> WHAT THE TASK REQUIRES: Please repeat the lines of the material below, from the line containing "## 21. 정의/타입(참조 스키마)" to the line containing "postId: string, reason", including both of those lines.

> MATERIAL FOR THIS EXERCISE:
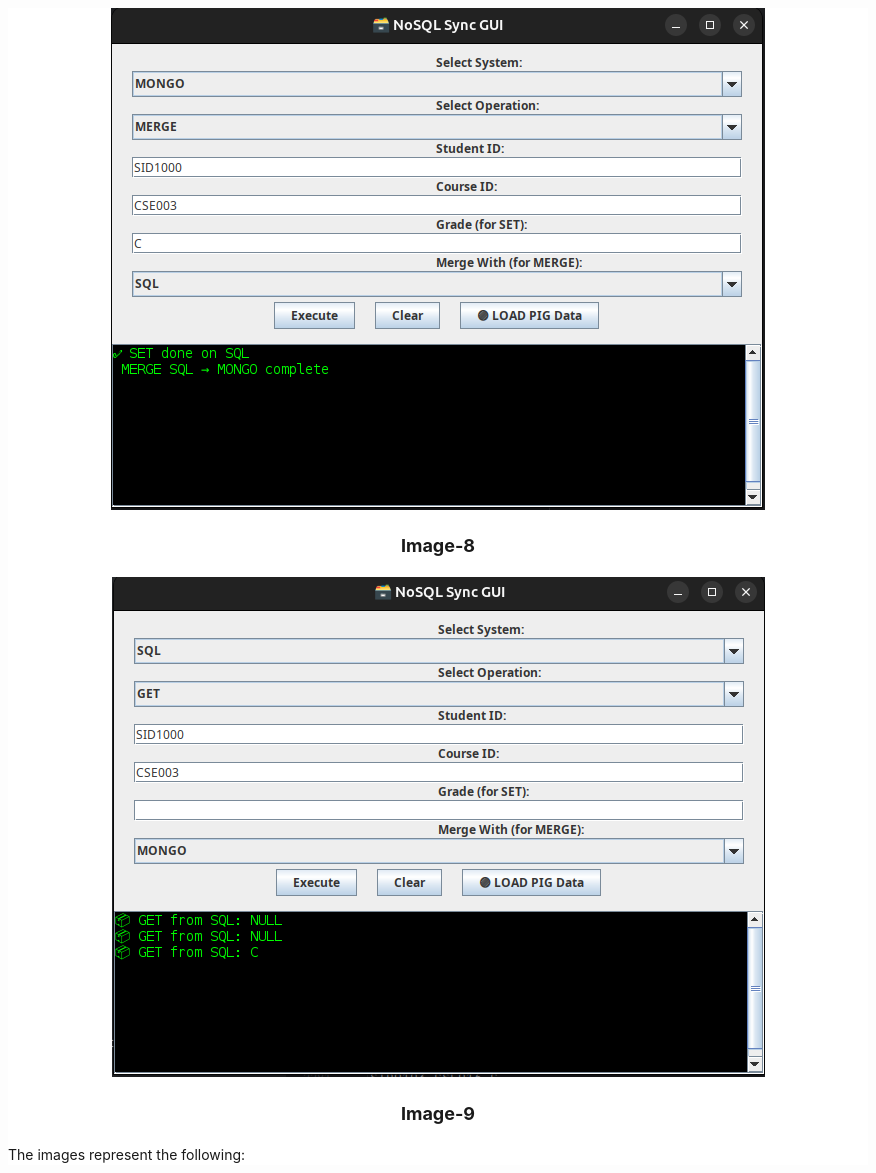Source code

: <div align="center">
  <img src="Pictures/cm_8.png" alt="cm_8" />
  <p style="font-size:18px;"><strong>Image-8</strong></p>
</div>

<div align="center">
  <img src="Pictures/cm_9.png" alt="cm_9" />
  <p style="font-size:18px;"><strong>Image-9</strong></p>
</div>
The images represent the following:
---
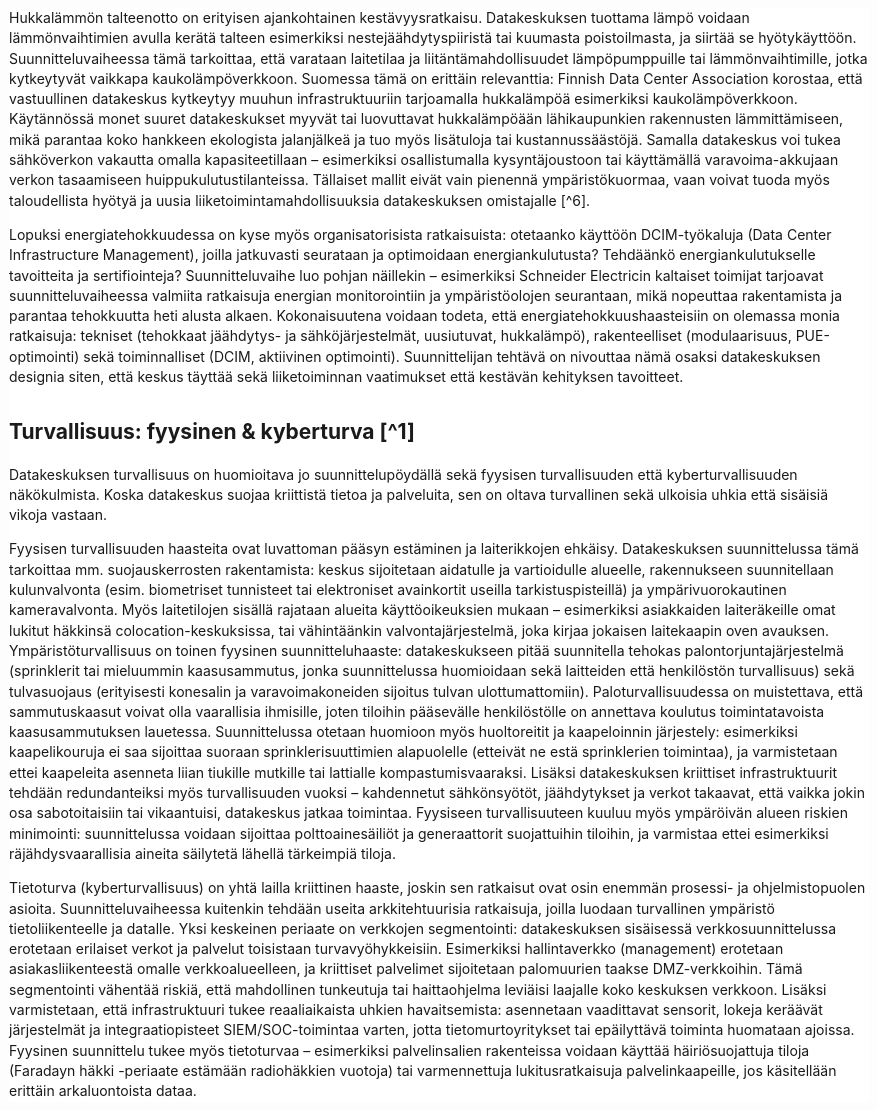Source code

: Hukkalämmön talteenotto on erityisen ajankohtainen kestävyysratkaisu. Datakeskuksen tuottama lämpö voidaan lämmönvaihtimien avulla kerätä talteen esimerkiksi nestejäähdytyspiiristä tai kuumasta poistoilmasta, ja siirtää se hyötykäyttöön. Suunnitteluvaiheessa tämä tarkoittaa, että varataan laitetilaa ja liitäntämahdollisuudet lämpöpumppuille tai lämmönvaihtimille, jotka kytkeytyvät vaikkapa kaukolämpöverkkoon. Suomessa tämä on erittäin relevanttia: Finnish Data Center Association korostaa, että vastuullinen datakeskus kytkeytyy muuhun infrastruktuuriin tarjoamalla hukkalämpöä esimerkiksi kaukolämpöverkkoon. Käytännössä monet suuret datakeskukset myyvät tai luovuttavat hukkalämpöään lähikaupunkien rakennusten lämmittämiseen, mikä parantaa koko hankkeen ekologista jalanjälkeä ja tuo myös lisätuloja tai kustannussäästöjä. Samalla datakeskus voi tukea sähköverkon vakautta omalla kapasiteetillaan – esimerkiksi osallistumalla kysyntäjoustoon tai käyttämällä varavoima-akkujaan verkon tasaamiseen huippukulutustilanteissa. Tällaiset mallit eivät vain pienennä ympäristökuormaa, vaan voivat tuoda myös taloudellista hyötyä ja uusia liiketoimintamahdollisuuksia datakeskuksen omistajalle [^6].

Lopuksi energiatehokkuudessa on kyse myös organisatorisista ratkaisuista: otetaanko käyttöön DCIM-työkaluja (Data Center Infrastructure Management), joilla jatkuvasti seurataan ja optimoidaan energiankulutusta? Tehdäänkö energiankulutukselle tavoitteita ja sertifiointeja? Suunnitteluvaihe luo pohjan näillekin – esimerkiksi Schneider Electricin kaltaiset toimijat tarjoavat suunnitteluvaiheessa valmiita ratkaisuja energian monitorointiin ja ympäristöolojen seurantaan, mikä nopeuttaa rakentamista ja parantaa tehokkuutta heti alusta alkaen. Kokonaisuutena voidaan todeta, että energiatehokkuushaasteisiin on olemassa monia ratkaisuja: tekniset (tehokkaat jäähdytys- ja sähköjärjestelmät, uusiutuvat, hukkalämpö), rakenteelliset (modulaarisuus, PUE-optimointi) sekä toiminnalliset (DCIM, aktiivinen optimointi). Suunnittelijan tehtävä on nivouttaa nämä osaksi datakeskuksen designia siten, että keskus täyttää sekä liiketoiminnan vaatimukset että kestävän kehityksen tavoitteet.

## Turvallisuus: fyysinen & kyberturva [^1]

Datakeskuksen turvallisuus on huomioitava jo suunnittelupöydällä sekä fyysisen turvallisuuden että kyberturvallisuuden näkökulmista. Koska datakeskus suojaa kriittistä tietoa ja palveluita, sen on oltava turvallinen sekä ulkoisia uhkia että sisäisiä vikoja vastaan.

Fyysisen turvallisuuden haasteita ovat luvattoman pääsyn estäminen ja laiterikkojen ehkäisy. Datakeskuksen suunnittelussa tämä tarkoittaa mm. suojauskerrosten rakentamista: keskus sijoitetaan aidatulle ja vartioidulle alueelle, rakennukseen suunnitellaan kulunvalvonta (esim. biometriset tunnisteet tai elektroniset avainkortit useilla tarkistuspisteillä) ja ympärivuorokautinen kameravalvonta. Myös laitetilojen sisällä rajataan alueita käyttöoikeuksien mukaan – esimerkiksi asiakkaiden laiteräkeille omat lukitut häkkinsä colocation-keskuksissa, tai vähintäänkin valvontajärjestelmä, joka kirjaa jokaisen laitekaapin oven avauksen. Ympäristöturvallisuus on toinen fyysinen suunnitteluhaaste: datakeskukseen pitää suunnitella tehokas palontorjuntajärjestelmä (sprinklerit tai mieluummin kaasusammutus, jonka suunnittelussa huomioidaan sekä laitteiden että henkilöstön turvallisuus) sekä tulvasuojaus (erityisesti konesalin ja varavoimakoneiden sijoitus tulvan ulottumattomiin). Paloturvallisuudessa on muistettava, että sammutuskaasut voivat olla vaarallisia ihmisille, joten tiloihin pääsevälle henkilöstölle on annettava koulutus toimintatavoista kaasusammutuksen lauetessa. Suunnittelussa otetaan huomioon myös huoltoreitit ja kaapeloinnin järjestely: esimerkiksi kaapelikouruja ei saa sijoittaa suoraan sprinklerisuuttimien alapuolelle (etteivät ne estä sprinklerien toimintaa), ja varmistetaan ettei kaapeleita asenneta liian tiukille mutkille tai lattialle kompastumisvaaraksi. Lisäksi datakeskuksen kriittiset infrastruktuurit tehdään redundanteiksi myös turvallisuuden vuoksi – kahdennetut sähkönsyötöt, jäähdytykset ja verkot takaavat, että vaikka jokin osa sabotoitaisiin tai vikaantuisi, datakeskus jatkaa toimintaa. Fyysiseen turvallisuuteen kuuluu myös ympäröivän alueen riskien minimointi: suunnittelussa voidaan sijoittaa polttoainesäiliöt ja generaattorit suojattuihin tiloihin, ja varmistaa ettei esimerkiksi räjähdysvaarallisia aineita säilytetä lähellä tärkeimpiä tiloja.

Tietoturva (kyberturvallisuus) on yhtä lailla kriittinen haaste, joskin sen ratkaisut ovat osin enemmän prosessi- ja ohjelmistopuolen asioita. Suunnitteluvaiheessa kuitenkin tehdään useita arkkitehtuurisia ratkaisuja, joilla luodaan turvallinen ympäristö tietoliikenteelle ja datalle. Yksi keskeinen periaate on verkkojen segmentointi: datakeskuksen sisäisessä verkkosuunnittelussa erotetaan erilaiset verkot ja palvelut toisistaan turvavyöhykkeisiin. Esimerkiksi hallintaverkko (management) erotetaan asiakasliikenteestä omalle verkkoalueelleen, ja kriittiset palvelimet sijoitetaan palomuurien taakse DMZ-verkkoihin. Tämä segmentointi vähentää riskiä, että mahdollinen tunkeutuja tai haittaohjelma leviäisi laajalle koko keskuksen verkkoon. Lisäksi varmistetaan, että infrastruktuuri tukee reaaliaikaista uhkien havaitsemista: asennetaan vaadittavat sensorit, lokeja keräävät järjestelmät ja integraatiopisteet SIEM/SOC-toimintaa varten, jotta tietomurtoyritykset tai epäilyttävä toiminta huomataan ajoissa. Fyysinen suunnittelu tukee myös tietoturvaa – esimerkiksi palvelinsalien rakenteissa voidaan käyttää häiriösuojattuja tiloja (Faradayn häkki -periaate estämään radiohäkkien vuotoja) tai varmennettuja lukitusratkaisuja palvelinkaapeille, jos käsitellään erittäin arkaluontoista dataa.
--
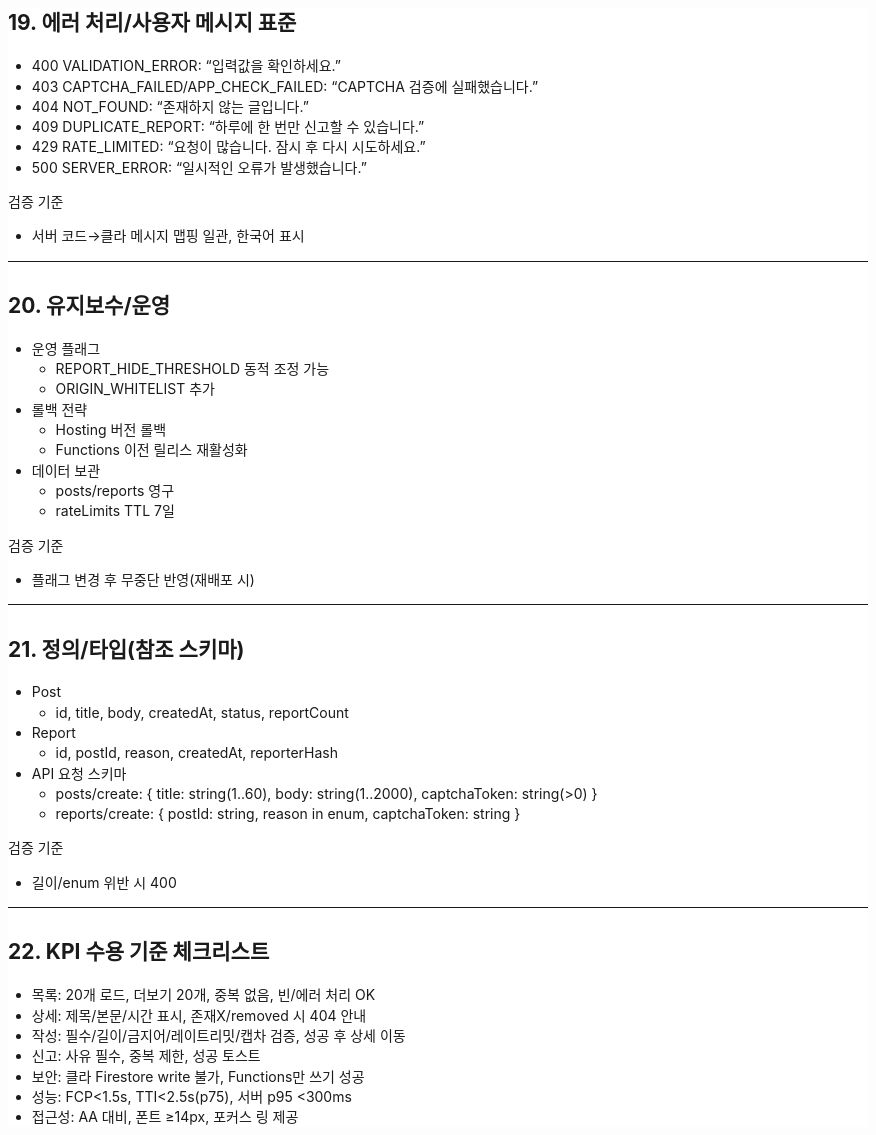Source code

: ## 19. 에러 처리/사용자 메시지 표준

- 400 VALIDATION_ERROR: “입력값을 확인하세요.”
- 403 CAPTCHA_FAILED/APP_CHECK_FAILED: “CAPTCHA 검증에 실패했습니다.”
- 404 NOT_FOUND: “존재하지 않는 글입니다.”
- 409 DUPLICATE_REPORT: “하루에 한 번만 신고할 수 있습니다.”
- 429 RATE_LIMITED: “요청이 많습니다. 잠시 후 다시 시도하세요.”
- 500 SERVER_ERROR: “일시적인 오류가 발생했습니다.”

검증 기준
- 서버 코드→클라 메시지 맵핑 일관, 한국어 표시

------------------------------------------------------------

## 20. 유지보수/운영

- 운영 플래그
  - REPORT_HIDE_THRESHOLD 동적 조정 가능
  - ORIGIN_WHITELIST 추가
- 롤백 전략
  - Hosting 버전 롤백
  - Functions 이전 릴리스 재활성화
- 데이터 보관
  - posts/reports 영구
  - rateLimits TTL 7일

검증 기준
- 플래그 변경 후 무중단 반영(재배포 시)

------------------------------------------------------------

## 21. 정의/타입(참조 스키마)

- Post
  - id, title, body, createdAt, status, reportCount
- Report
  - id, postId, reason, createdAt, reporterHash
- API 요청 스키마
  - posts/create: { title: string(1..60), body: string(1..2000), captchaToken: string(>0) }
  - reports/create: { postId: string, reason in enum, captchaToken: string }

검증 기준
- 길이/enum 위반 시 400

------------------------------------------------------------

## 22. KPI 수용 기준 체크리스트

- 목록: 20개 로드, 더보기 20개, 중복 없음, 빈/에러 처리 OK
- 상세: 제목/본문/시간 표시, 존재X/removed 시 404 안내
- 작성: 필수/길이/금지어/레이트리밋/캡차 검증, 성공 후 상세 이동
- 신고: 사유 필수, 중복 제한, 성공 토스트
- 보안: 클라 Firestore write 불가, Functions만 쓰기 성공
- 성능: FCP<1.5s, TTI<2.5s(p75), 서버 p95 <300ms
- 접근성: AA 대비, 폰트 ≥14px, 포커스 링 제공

> ANSWER:
## 21. 정의/타입(참조 스키마)

- Post
  - id, title, body, createdAt, status, reportCount
- Report
  - id, postId, reason, createdAt, reporterHash
- API 요청 스키마
  - posts/create: { title: string(1..60), body: string(1..2000), captchaToken: string(>0) }
  - reports/create: { postId: string, reason in enum, captchaToken: string }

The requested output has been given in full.